Instructions to follow – After locating "[245,54,458,67] Crowd Supply" in the listing below, copy that line and each one after it exactly, ending with the line that has "[342,524,447,535] PX_I2C_PER_0, ->".

Source data –
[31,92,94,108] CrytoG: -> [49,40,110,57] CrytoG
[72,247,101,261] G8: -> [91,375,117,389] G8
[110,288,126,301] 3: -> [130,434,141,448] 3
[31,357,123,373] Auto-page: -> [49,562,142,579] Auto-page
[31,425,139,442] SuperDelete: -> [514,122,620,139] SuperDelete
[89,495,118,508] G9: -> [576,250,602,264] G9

--

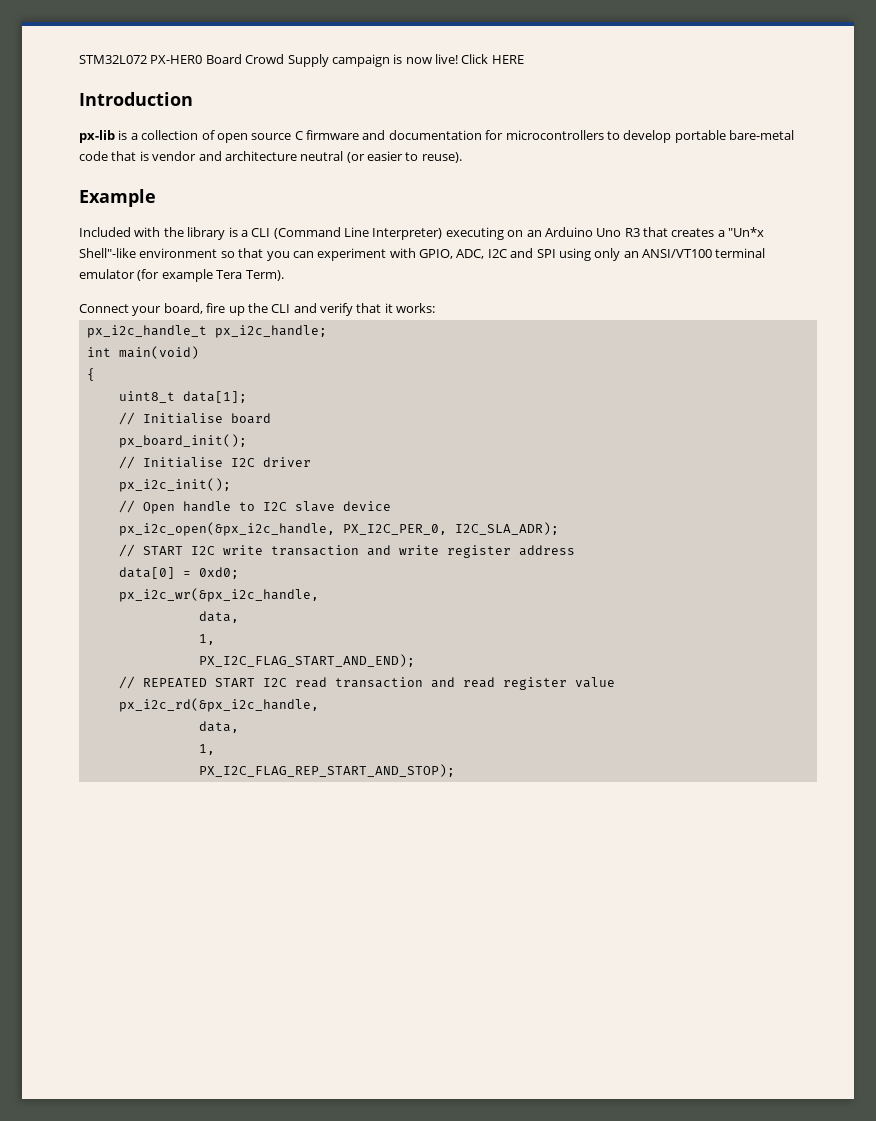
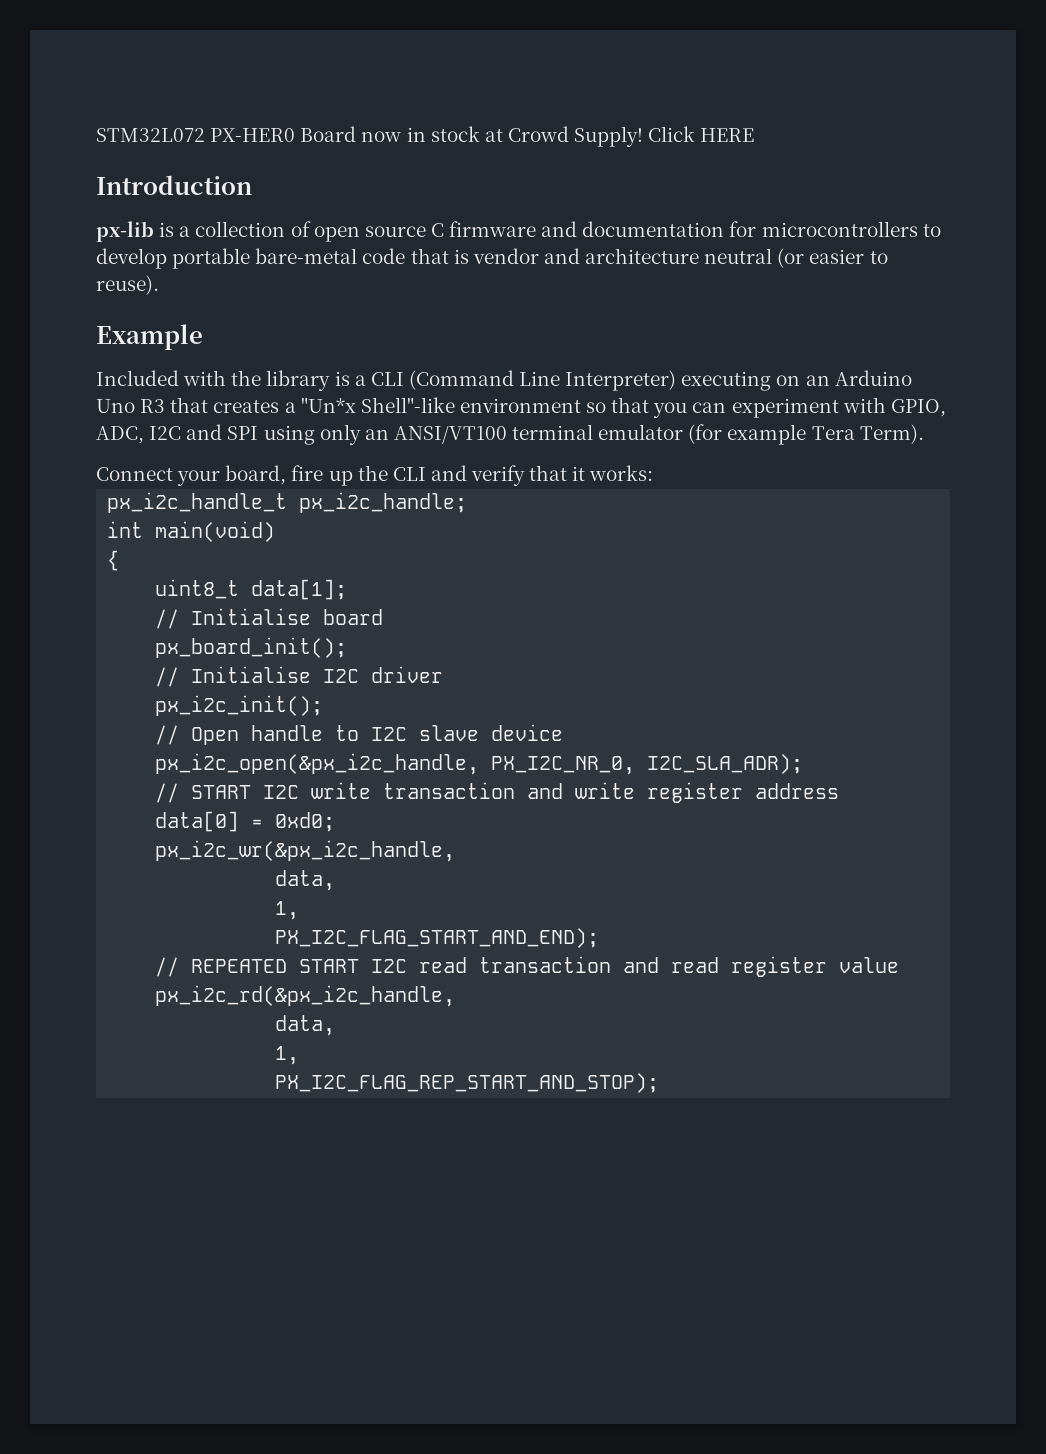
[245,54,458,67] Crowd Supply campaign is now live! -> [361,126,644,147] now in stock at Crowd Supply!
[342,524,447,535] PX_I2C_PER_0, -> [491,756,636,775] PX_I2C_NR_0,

Exercise solution –
[245,54,458,67] Crowd Supply campaign is now live! -> [361,126,644,147] now in stock at Crowd Supply!
[342,524,447,535] PX_I2C_PER_0, -> [491,756,636,775] PX_I2C_NR_0,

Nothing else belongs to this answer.